This take has caused some confusion as neither bill discussed in the hearing in the House Special Committee on Government Oversight carries language requiring in-person registration.
Missouri Sports Bills Look Similar
The two Missouri sports betting bills discussed were Rep. Phil Christofanelli’s H 2318, which is the most industry-friendly of bills introduced, and Rep. Cody Smith’s H 2284.
Rep.
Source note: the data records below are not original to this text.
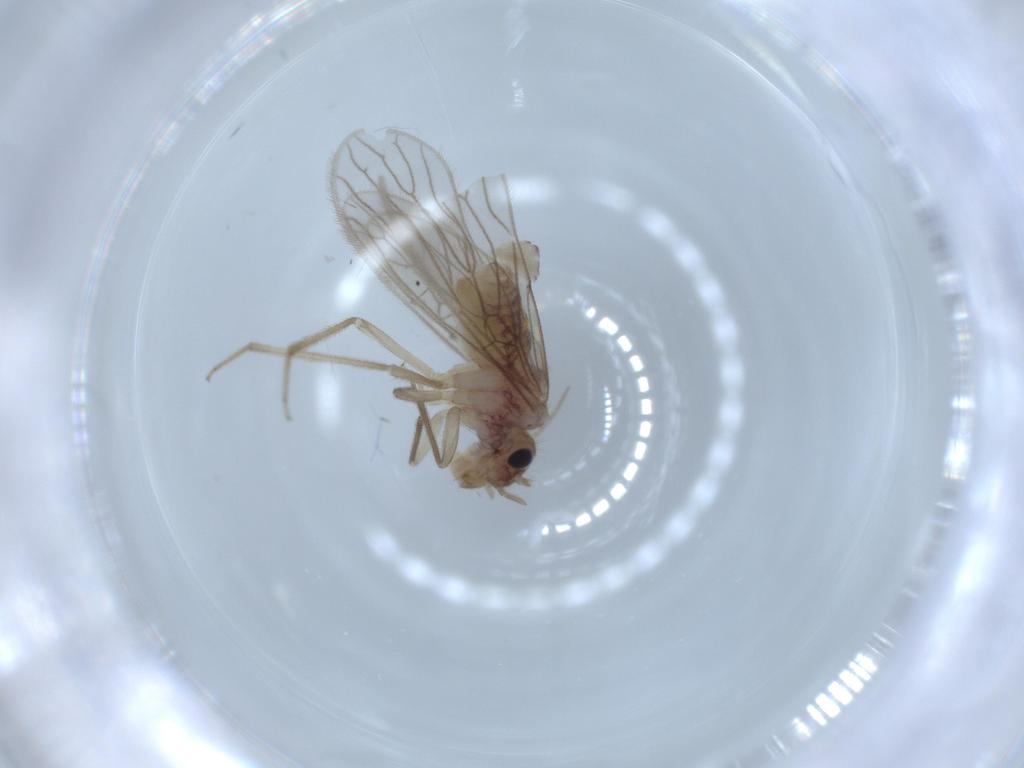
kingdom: Animalia
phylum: Arthropoda
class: Insecta
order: Psocodea
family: Cladiopsocidae
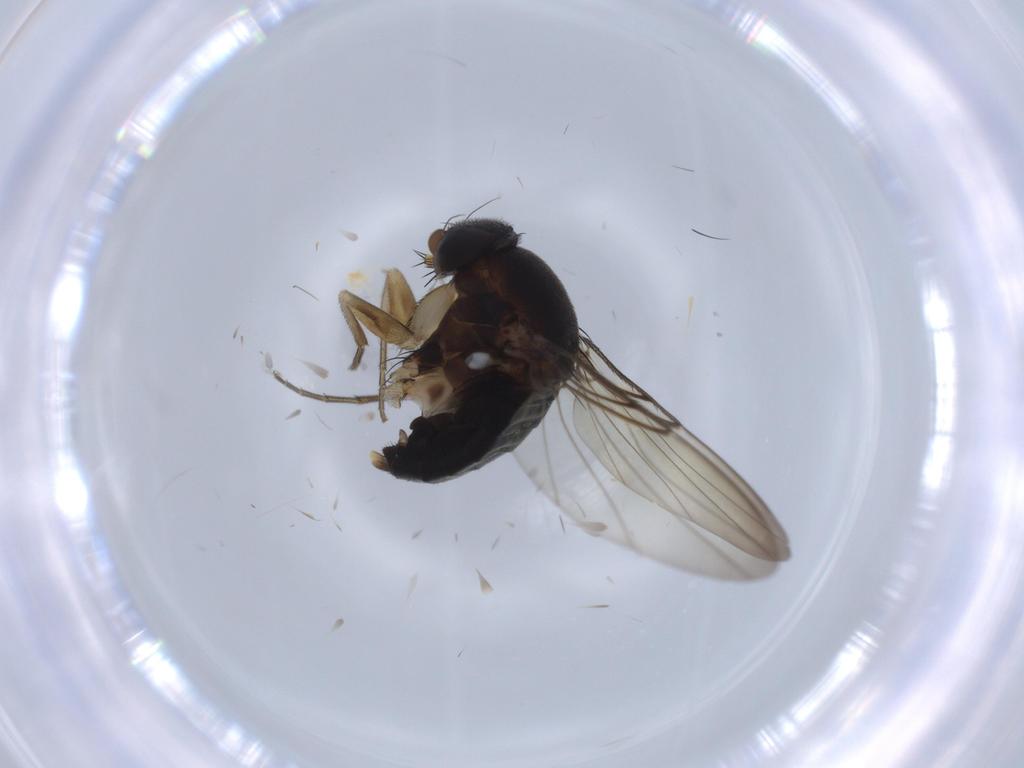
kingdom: Animalia
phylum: Arthropoda
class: Insecta
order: Diptera
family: Phoridae
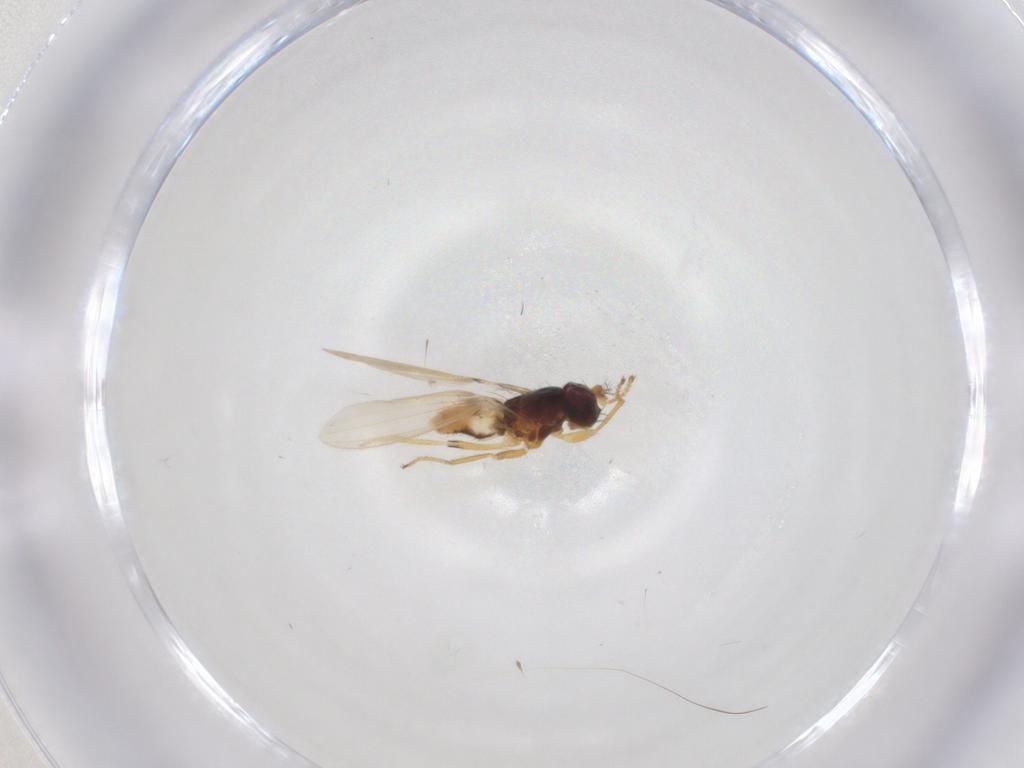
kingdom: Animalia
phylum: Arthropoda
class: Insecta
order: Diptera
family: Periscelididae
Smith chairs the House Committee on Budget and has offered one of the few bills nationally to include both an integrity fee and official league data mandate to give professional sports leagues two big wins.
However, he has indicated a committee substitute could remove the integrity fee.
This leaves the only major differences between the two bills: the tax rates of 9% for H 2284 and 6.75% for H 2318.
The official notes released by the Committee on Legislative Research Oversight Division projected that legal sports betting could generate between $202 million and $253 million in adjusted gross receipts.
Some differences remain as the report estimated Smith’s bill would produce between $16.3 million and $20.5 million for the state plus an additional $1.8 million to $2.2 million for local dock cities annually. Meanwhile, Christofanelli’s lower tax rate would bring between $12.2 million and $15.3 million plus $1.3 million to $1.7 million to local dock cities.
Industry Supports Christofanelli
Both George and Mike Winter, the executive director of the Missouri Gaming Association, are supporting H 2318 over H 2284. Winter then indicated that removal of the integrity fee took away a great deal of their opposition toward H 2284.
However, they still don’t like the data provisions. George indicated that he wasn’t aware of any problems related to data in states that don’t require the use of data. He also noted that Nevada has been offering sports betting for decades without any such a requirement.
“I think we end up litigating things like that to try to determine what is a reasonable rate,” Winter said.
The hearings ended without any action on the bills, and it looks as if it will remain in a holding pattern. That said, Missouri is inching forward to the finish line no matter how many curveballs they are thrown.